▶ [The task]:
Pull out each of the rows below that contains the word "maith" and list them.

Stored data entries
□ □ □ □ □

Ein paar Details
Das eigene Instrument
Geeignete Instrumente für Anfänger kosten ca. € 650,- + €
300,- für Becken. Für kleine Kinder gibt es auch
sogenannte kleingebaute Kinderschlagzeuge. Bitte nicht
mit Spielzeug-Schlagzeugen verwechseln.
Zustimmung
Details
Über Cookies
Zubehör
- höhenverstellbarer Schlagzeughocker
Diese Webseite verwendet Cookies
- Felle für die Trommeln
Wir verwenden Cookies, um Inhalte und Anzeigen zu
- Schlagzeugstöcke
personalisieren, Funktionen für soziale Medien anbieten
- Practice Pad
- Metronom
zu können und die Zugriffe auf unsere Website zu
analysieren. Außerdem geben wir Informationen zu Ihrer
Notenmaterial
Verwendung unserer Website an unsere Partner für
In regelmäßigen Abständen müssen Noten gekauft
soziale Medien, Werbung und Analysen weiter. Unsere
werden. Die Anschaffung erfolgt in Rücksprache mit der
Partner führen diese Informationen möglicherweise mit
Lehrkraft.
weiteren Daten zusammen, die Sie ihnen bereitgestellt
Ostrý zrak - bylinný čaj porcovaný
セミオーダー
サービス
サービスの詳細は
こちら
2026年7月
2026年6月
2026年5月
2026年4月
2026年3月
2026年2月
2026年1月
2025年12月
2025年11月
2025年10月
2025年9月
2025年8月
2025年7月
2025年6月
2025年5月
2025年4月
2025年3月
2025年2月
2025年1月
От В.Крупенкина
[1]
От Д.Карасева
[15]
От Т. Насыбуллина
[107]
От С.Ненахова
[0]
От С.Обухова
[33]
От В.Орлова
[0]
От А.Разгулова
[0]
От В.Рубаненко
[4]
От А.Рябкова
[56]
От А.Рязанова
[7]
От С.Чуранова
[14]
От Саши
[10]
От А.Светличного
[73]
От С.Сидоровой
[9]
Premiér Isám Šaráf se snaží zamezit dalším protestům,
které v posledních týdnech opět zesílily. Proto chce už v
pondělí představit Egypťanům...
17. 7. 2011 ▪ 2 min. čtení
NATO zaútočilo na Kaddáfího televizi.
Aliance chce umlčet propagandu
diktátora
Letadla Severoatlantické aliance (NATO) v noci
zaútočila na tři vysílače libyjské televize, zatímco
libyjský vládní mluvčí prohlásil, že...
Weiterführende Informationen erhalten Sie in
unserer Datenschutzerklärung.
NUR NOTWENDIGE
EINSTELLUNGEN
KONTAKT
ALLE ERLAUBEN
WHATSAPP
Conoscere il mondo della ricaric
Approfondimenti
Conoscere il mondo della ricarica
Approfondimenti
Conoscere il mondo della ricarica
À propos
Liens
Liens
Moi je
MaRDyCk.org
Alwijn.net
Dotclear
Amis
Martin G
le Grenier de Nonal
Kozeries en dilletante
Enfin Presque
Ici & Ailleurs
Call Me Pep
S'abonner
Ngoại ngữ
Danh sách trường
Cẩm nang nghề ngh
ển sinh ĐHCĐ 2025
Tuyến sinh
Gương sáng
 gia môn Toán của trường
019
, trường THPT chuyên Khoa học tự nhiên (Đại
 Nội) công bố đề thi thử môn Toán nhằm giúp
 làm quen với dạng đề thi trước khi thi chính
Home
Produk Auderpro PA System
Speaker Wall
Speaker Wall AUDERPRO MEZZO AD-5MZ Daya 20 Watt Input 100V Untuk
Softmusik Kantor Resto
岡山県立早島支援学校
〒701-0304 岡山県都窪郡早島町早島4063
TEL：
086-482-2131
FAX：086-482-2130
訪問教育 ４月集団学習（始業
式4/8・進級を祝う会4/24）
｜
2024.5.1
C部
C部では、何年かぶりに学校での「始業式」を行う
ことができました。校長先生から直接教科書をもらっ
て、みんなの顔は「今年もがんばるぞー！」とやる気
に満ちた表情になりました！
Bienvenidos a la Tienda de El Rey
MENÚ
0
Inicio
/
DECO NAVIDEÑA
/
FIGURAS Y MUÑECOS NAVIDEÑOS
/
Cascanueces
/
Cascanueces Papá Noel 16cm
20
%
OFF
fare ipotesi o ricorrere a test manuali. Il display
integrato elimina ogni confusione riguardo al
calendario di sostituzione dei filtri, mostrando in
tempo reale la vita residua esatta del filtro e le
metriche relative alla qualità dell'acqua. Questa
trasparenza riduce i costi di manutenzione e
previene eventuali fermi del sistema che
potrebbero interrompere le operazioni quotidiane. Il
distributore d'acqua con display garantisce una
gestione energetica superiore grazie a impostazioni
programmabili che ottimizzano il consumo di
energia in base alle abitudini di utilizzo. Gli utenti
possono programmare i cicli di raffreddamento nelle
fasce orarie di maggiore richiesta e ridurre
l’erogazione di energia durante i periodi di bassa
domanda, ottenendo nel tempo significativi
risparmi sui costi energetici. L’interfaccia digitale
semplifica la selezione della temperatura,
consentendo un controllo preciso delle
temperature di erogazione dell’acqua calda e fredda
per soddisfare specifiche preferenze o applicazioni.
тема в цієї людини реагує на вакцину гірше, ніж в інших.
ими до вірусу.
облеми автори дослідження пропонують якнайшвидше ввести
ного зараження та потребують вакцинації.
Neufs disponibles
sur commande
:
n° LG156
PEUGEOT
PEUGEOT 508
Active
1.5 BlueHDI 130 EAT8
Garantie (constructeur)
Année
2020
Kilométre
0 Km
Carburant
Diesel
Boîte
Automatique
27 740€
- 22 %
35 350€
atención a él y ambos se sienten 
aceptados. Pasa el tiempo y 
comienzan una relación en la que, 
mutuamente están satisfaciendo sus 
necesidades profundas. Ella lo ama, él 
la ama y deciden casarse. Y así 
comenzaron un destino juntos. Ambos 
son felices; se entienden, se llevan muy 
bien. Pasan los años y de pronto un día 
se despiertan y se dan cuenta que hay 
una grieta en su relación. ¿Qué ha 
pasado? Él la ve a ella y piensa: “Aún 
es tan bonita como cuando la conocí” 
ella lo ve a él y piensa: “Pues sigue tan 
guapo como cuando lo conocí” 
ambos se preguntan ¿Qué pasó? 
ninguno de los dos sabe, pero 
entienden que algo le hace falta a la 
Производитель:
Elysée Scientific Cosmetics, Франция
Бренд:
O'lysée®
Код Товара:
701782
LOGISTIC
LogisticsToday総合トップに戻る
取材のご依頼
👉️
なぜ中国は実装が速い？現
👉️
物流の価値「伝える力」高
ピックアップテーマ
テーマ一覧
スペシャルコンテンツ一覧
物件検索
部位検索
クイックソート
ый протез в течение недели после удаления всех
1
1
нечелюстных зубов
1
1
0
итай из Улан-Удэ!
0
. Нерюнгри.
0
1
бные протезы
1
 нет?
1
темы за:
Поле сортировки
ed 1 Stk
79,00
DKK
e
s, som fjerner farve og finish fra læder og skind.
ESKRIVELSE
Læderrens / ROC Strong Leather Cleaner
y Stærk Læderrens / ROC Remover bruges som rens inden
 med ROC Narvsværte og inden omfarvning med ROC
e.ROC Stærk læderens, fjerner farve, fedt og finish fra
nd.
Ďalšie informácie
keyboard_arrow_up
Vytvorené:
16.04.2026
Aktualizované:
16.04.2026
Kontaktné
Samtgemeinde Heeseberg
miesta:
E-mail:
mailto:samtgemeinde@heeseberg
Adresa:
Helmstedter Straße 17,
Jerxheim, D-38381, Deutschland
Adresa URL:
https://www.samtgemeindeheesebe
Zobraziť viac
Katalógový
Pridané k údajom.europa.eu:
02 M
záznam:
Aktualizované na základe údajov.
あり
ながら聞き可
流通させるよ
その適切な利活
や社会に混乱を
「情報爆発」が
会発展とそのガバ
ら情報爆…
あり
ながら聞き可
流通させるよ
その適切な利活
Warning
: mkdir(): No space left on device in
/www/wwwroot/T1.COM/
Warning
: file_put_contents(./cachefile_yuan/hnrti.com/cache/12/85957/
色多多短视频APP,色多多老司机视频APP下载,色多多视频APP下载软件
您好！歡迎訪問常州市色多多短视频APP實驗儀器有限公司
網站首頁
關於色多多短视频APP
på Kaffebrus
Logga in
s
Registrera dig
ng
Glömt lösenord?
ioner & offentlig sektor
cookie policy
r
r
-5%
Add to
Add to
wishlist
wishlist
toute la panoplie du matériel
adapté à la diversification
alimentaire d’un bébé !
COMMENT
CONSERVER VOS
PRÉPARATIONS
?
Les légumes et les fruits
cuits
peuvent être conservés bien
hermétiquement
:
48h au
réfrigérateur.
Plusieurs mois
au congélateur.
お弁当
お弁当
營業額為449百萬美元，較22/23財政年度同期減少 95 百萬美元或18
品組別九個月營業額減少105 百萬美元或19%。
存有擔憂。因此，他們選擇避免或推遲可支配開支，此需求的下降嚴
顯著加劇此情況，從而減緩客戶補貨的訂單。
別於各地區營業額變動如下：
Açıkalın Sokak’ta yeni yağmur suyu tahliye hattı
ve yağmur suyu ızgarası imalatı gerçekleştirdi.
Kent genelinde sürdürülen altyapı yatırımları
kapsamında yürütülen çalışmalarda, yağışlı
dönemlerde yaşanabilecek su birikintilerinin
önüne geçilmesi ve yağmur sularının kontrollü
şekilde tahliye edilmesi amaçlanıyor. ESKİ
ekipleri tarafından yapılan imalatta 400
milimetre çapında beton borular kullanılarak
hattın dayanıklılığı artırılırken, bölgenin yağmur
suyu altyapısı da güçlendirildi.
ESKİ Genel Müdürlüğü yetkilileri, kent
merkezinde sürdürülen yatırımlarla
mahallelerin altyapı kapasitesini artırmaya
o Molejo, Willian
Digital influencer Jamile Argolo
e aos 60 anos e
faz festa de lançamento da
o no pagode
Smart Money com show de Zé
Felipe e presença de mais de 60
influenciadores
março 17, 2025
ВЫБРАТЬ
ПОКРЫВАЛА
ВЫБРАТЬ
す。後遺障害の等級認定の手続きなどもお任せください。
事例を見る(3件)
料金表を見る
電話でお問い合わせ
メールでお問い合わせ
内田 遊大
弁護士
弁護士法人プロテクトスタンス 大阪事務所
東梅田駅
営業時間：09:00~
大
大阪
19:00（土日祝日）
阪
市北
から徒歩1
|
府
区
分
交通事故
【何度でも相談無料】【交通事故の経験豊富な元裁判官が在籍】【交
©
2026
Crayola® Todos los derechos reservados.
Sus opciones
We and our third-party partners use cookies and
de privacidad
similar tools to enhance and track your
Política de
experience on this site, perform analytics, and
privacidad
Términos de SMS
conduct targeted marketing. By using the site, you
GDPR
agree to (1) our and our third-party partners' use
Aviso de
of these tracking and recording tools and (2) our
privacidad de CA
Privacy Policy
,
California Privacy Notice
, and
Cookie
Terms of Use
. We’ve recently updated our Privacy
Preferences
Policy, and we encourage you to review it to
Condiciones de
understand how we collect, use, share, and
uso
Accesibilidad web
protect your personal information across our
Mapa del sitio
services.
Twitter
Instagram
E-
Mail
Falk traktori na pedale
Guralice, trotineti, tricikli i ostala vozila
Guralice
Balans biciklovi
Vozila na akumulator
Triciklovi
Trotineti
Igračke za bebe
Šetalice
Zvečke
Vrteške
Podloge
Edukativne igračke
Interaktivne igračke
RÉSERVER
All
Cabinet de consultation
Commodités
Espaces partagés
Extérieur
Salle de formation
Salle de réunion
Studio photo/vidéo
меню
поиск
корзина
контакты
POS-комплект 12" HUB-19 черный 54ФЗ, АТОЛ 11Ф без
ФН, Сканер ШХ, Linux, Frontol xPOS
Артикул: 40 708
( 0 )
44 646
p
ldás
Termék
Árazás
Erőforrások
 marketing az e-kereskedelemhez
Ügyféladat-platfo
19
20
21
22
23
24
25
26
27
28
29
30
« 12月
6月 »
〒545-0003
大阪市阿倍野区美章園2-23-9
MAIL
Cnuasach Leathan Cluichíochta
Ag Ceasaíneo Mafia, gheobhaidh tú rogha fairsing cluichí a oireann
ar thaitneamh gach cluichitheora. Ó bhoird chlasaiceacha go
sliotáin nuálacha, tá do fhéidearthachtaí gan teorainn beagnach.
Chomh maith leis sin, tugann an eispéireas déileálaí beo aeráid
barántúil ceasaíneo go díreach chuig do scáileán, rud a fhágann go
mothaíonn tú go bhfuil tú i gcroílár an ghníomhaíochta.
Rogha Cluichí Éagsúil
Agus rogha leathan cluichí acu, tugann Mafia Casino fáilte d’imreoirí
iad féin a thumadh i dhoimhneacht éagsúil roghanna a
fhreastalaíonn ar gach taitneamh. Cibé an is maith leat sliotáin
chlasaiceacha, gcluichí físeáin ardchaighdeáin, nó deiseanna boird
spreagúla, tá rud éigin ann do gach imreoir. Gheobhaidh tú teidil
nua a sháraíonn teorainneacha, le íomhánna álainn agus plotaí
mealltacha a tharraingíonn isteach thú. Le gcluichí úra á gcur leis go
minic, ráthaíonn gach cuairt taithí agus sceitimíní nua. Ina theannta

□ □ □ □ □

▶ [Solution to the problem]:
Chomh maith leis sin, tugann an eispéireas déileálaí beo aeráid
fhreastalaíonn ar gach taitneamh. Cibé an is maith leat sliotáin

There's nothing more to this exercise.